Sees humans as products of the socialisation process. Socialising males and females into different roles simply train each sex to fulfil the role to which they are naturally suited.
Instrumental Role (Parsons)
The individual (stereotypically a man) in a family who holds the characteristics such as the breadwinner and the authority figure providing for the family. Involves providing an income for the family. The husband’s occupation also provides the family with its status in society.
Expressive Role (Parsons)
The individual (stereotypically a woman) in a family who hold the characteristics such as breadwinner caring, loving and affectionate. Ensuring that the psychological and emotional needs of the husband and children are provided for. This would include performing the functions of socialising the children and stabilising adult personalities by offering emotional support to her husband.
Symmetry and the Democratisation of
Gender Roles
From the 1960s onwards, a number of sociologists noted a trend towards the breakdown of segregated conjugal roles and a shift towards more joint roles.
Willmont and Young (1973)
Questionnaire with more than 100 questions to 2000 people in London asking about domestic roles.
72% of married men claimed to ‘help their partners at least once a week’

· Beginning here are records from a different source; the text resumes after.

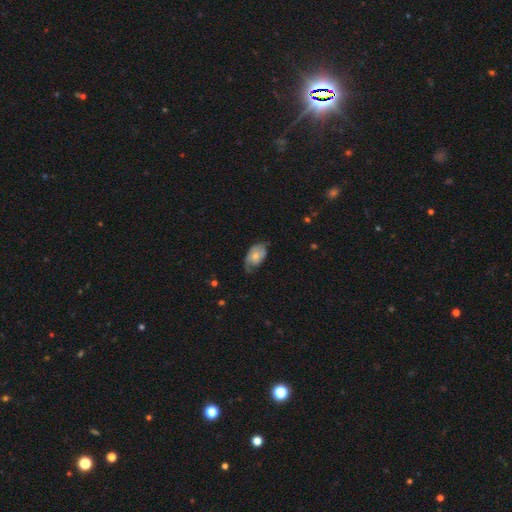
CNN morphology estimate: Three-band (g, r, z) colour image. It shows a featured or disk galaxy (48%). Merging: none (47%).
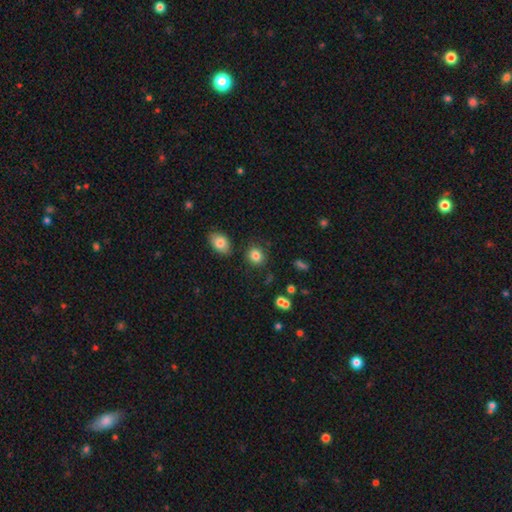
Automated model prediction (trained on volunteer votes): This appears to be a smooth galaxy with no disk features (83%) that is round (73%). Merging: none (83%).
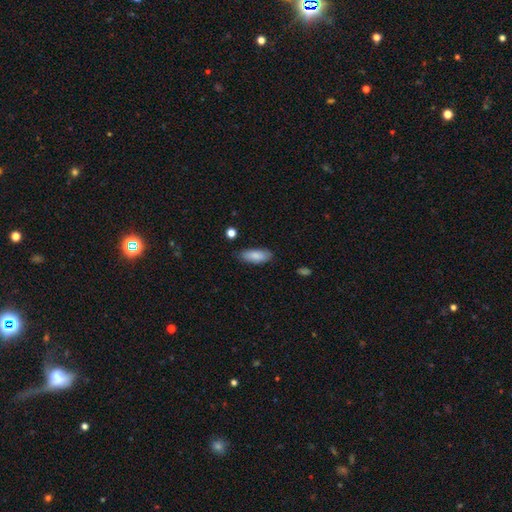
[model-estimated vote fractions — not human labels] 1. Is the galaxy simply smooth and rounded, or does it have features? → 85% smooth, 9% featured or disk, 6% star or artifact.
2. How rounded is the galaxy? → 76% in between, 22% cigar-shaped, 2% round.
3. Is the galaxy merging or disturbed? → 79% none, 16% minor disturbance, 3% major disturbance, 2% merger.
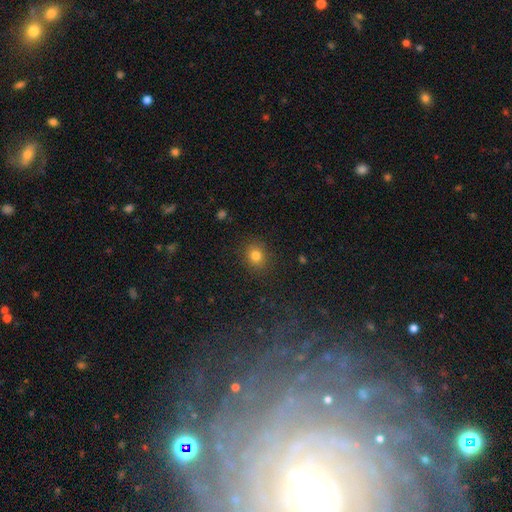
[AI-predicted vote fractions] Smooth or featured?
  - smooth: 80% *
  - star or artifact: 13%
  - featured or disk: 6%
How rounded?
  - round: 71% *
  - in between: 28%
  - cigar-shaped: 1%
Merging?
  - none: 87% *
  - minor disturbance: 8%
  - major disturbance: 3%
  - merger: 1%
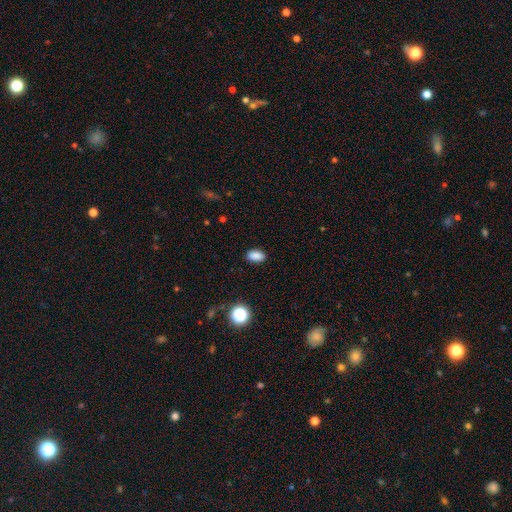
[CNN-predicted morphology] Smooth or featured? Predicted: smooth (p=0.86). How rounded? Predicted: in between (p=0.89). Merging? Predicted: none (p=0.88).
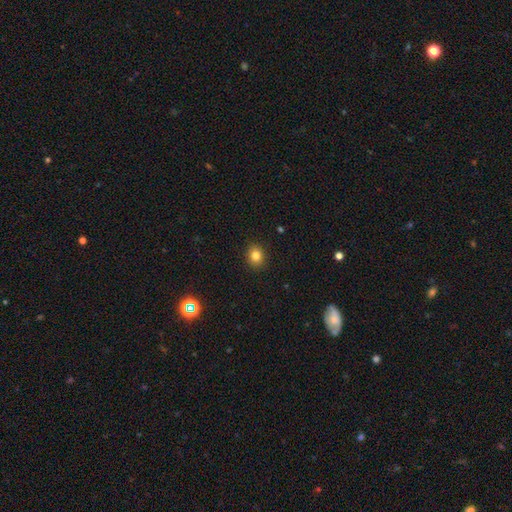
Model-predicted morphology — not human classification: Smooth or featured: smooth — 82% (star or artifact — 12%)
How rounded: round — 66% (in between — 33%)
Merging: none — 90% (minor disturbance — 7%)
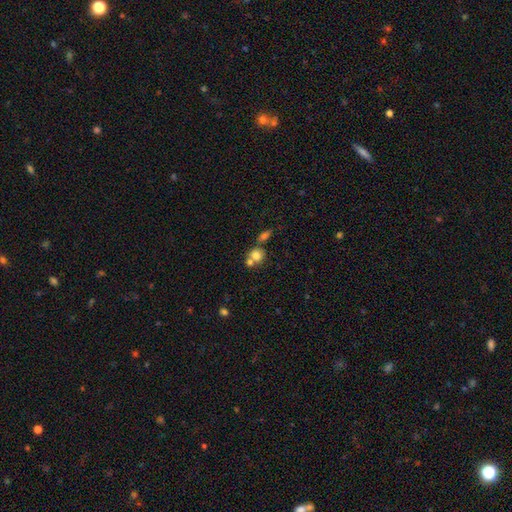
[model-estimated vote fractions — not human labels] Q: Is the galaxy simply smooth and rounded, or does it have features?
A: smooth — 75%.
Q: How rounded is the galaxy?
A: round — 73%.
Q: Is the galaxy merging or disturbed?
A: merger — 46%.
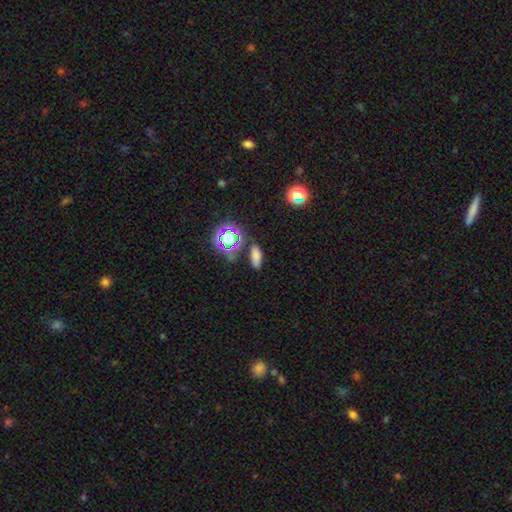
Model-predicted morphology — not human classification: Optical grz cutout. It shows a smooth galaxy with no disk features (71%) that is in between round and cigar-shaped (78%). Merging: none (79%).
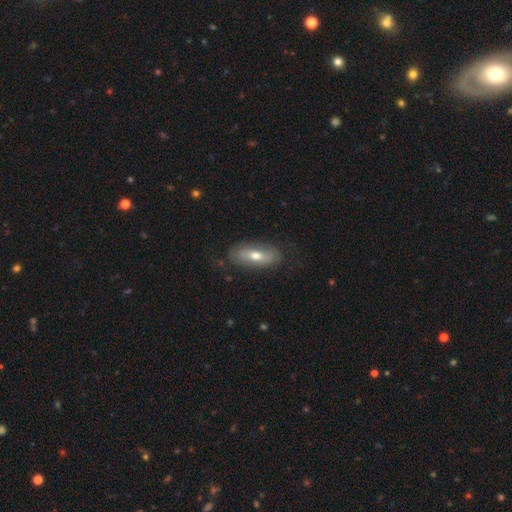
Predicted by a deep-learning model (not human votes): This appears to be a smooth galaxy with no disk features (47%). Merging: none (73%).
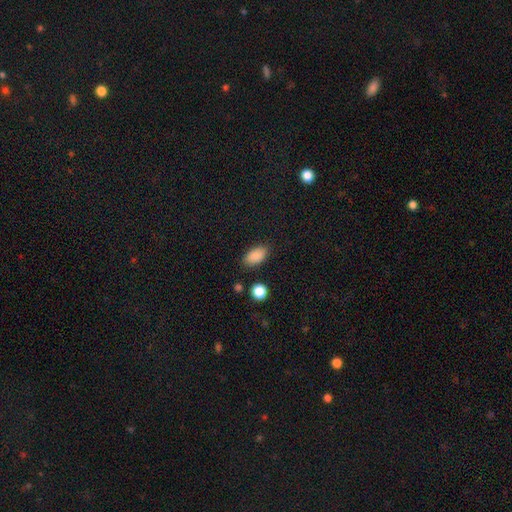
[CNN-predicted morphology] smooth-or-featured: smooth: 88% | star or artifact: 8% | featured or disk: 4%
  how-rounded: in between: 91% | round: 6% | cigar-shaped: 3%
  merging: none: 84% | minor disturbance: 11% | major disturbance: 3% | merger: 2%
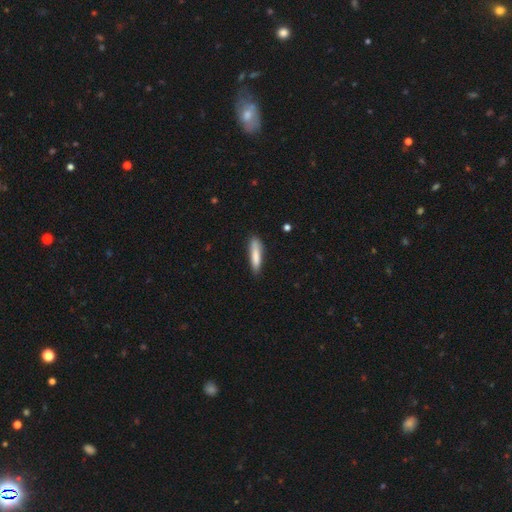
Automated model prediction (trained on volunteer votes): Morphology: type=smooth (81%); roundness=cigar-shaped (80%); merging=none (77%).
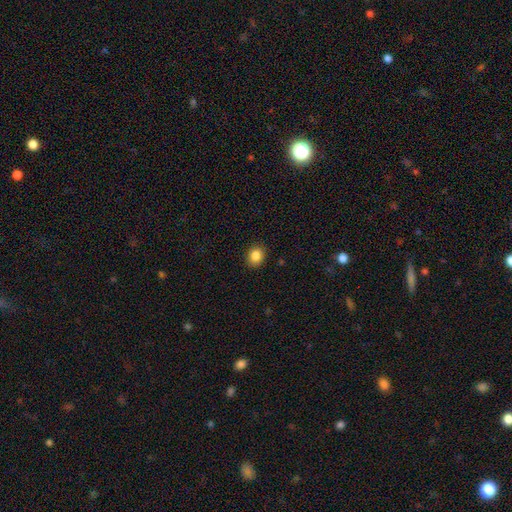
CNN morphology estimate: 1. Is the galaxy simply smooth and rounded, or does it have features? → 85% smooth, 10% star or artifact, 5% featured or disk.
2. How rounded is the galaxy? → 58% round, 41% in between, 1% cigar-shaped.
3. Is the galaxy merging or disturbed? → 90% none, 7% minor disturbance, 2% major disturbance, 1% merger.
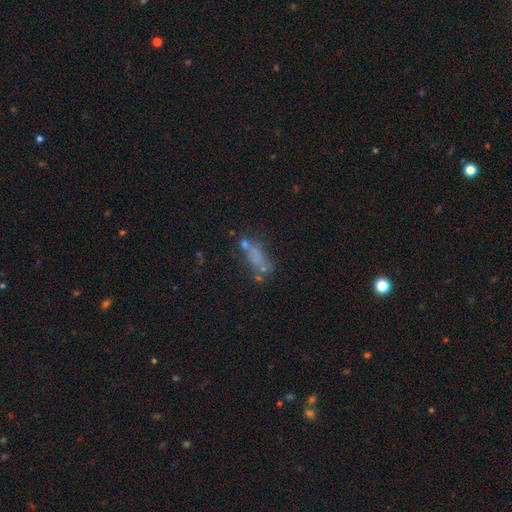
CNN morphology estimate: The model was most divided on "merging": none: 38%, merger: 26%, major disturbance: 18%, minor disturbance: 18%. Remaining: smooth or featured — smooth (49%).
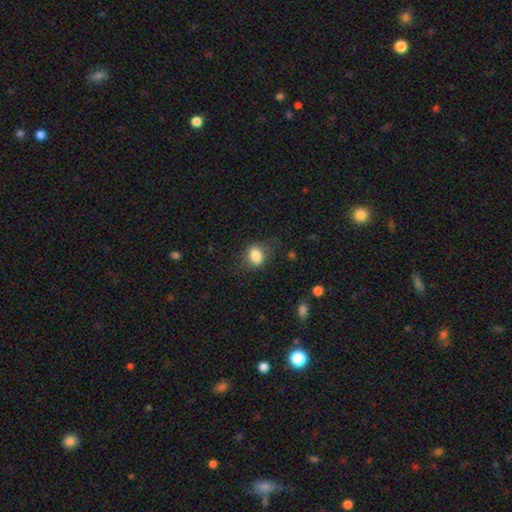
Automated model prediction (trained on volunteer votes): Smooth or featured? smooth (81%)
How rounded? in between (61%)
Merging? none (69%)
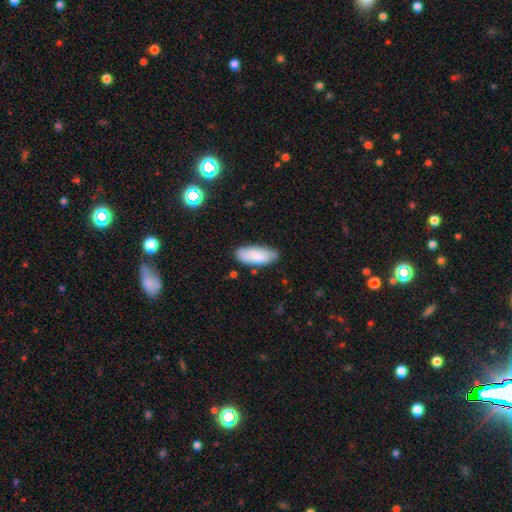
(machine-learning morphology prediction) A smooth galaxy with no disk features (75%) that is in between round and cigar-shaped (83%). Merging: none (74%).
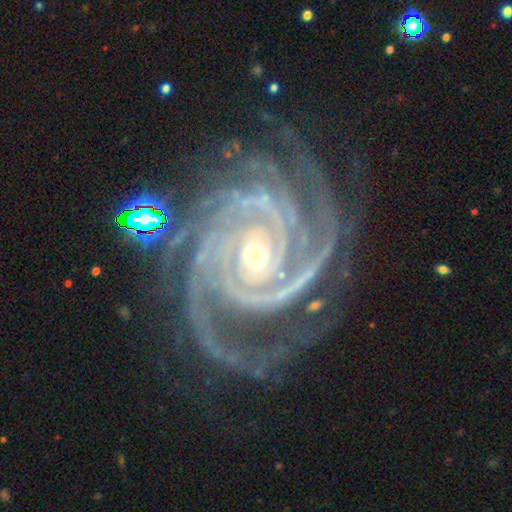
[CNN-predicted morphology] The model was most divided on "spiral arm count": 4: 30%, 3: 28%, more than 4: 13%, 2: 12%, can't tell: 9%, 1: 7%. More confident: spiral arms — yes (99%); edge-on disk — no (98%); smooth or featured — featured or disk (93%); spiral winding — tight (80%); merging — none (74%); bar — no (63%); bulge size — small (57%).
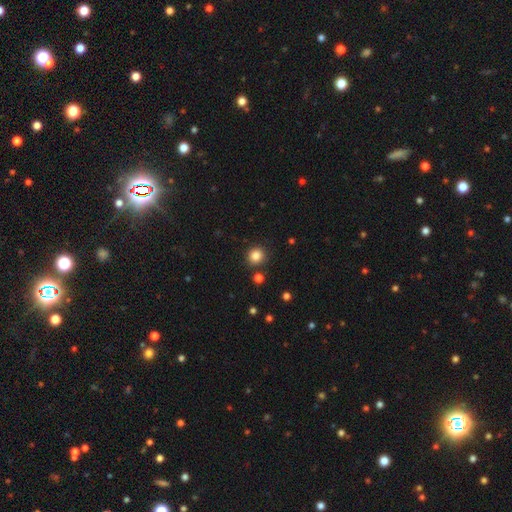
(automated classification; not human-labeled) This is clearly a smooth galaxy (84%). How rounded: clearly round (89%). Merging: clearly none (86%).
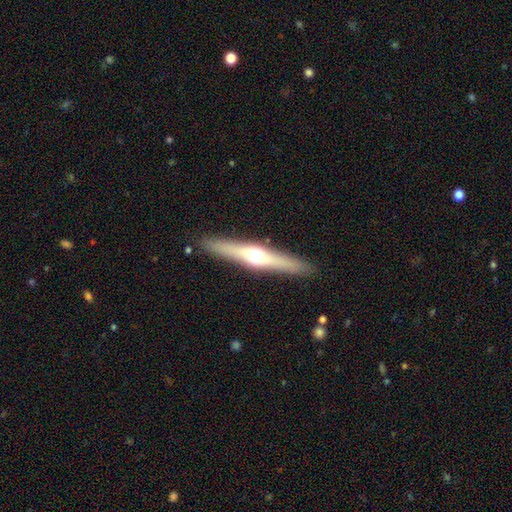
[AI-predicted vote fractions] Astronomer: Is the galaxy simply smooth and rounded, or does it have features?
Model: featured or disk — 62%.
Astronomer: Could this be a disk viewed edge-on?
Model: yes — 95%.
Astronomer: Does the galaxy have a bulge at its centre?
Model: rounded — 92%.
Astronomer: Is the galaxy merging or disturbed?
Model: none — 90%.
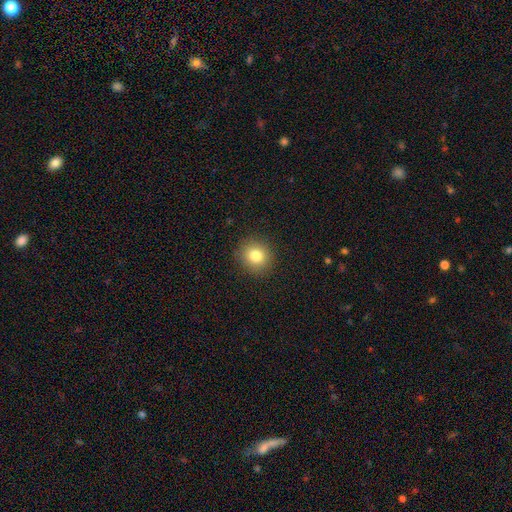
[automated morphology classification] smooth_or_featured: smooth (p=0.81) [alt: star or artifact p=0.11]
how_rounded: round (p=0.84) [alt: in between p=0.15]
merging: none (p=0.90) [alt: minor disturbance p=0.07]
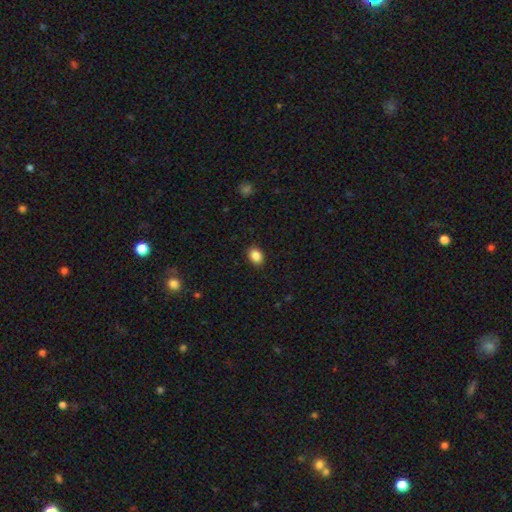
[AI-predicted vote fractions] A smooth galaxy with no disk features (88%) that is in between round and cigar-shaped (65%). Merging: none (89%).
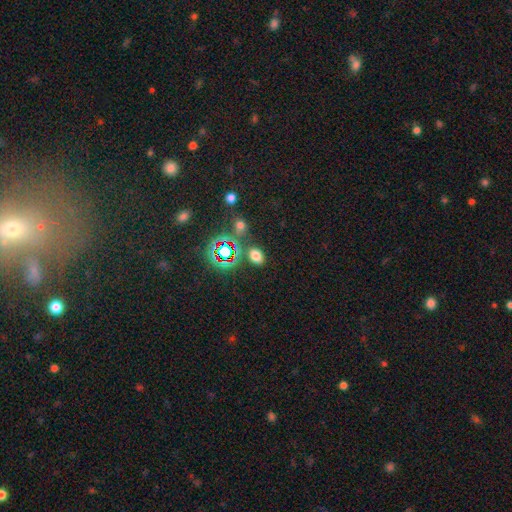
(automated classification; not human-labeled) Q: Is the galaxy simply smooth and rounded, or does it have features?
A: smooth — 67%.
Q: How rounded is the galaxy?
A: in between — 75%.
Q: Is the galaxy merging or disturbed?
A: none — 79%.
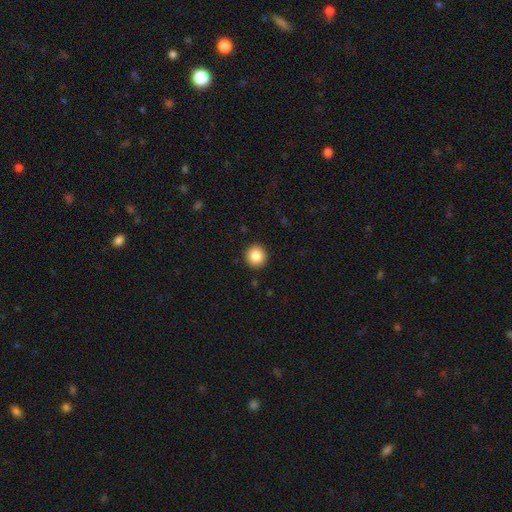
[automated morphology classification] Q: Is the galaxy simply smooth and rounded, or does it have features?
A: smooth — 86%.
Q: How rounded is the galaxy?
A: round — 94%.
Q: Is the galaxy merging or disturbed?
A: none — 93%.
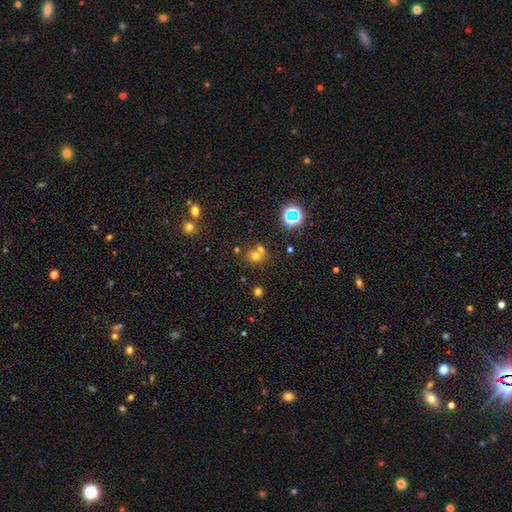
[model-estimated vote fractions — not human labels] A smooth galaxy with no disk features (62%) that is round (80%).

Vote fractions:
- Smooth or featured? smooth: 62% / star or artifact: 27% / featured or disk: 12%
- How rounded? round: 80% / in between: 19% / cigar-shaped: 1%
- Merging? none: 53% / merger: 36% / minor disturbance: 8% / major disturbance: 3%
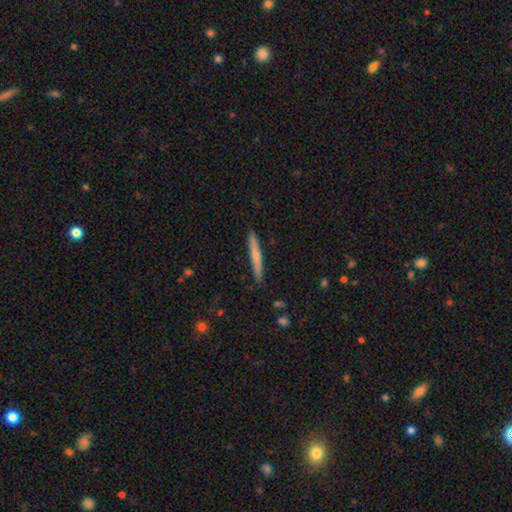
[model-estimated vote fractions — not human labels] A smooth galaxy with no disk features (59%) that is cigar-shaped (96%).

Vote fractions:
- Smooth or featured? smooth: 59% / featured or disk: 35% / star or artifact: 6%
- How rounded? cigar-shaped: 96% / in between: 3% / round: 1%
- Merging? none: 90% / minor disturbance: 7% / major disturbance: 1% / merger: 1%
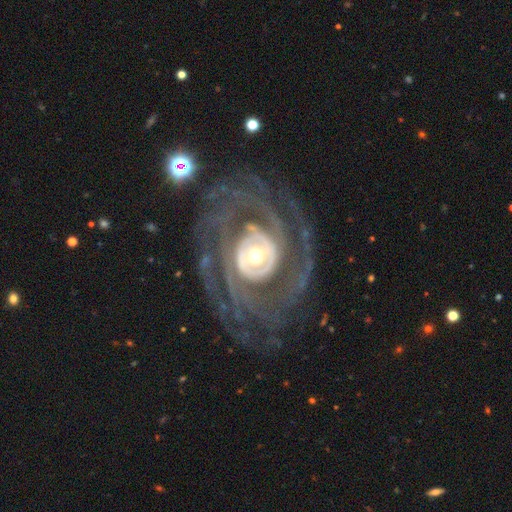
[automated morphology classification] The model was most divided on "spiral arm count": can't tell: 28%, 2: 21%, 3: 16%, more than 4: 13%, 4: 13%, 1: 9%. More confident: edge-on disk — no (97%); spiral arms — yes (95%); smooth or featured — featured or disk (91%); spiral winding — tight (69%); merging — none (69%); bulge size — moderate (62%); bar — no (56%).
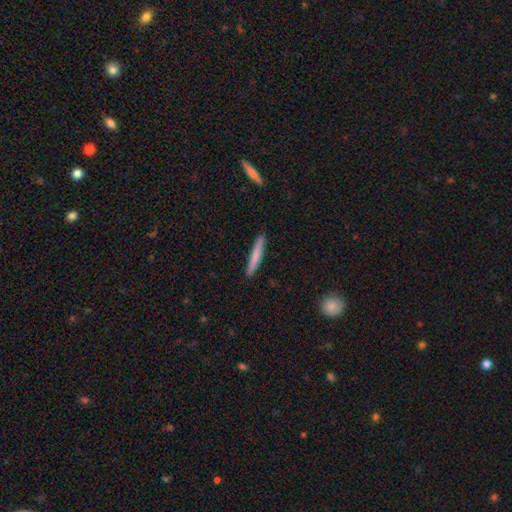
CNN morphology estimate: smooth-or-featured: smooth: 72% | featured or disk: 22% | star or artifact: 6%
  how-rounded: cigar-shaped: 95% | in between: 4% | round: 1%
  merging: none: 90% | minor disturbance: 7% | major disturbance: 1% | merger: 1%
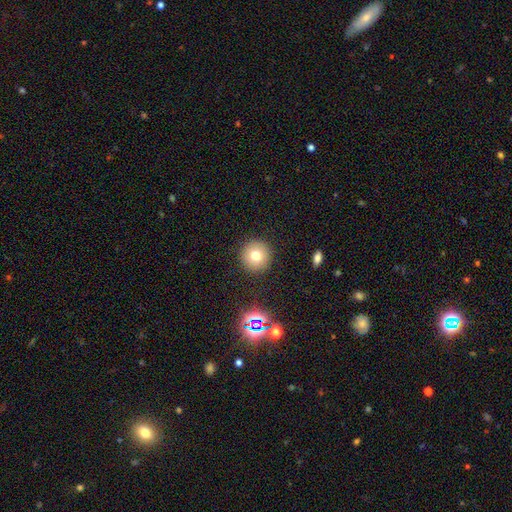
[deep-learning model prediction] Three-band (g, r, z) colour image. It shows a smooth galaxy with no disk features (73%) that is round (96%). Merging: none (91%).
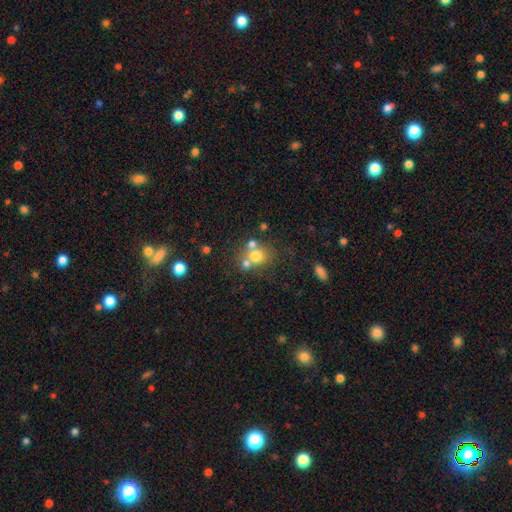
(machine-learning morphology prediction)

Argued a ‘New Man’ was starting to emerge (Men are starting to help out with children more and more, stay at home Dads and House Husbands)
Men are more in touch with the feminine side and helping around the house with chores as a result
A new form of the family called the ‘Symmetrical Family’ had emerged in Britain, first in the higher social classes and spreading to the working class from the 1950s onwards.
Main Characteristics of the Symmetrical Family (Willmont and Young)
- ) Conjugal Roles are Joint (roles are more equal because both paid work and unpaid domestic tasks are shared)
- ) Family is Nuclear (Focus on the relationship between husband, wife and children, and not extended family)
- ) Family is Privatised (spend more time in the privacy of their home together, rather than in the community. So husbands are more involved in domestic life and can spend time with their children.
Willmont and Young and Functionalism
Contradicted the functionalist view that segregated conjugal roles are necessary and functional. They implied that there has been a historical march towards greater equality in men and women’s roles in the family, though this has progressed further in some sections of society than others.
Late Modernity and Giddens
Argued that there has been a ‘transformation of intimate relationships’, meaning that women no longer need to accept male dominance as they have a much wider range of choices in societies like the UK.
Argues that this has led to a democratisation of family life, with men, in particular, becoming more willing to reveal their emotions and engage with women and children in an intimate way.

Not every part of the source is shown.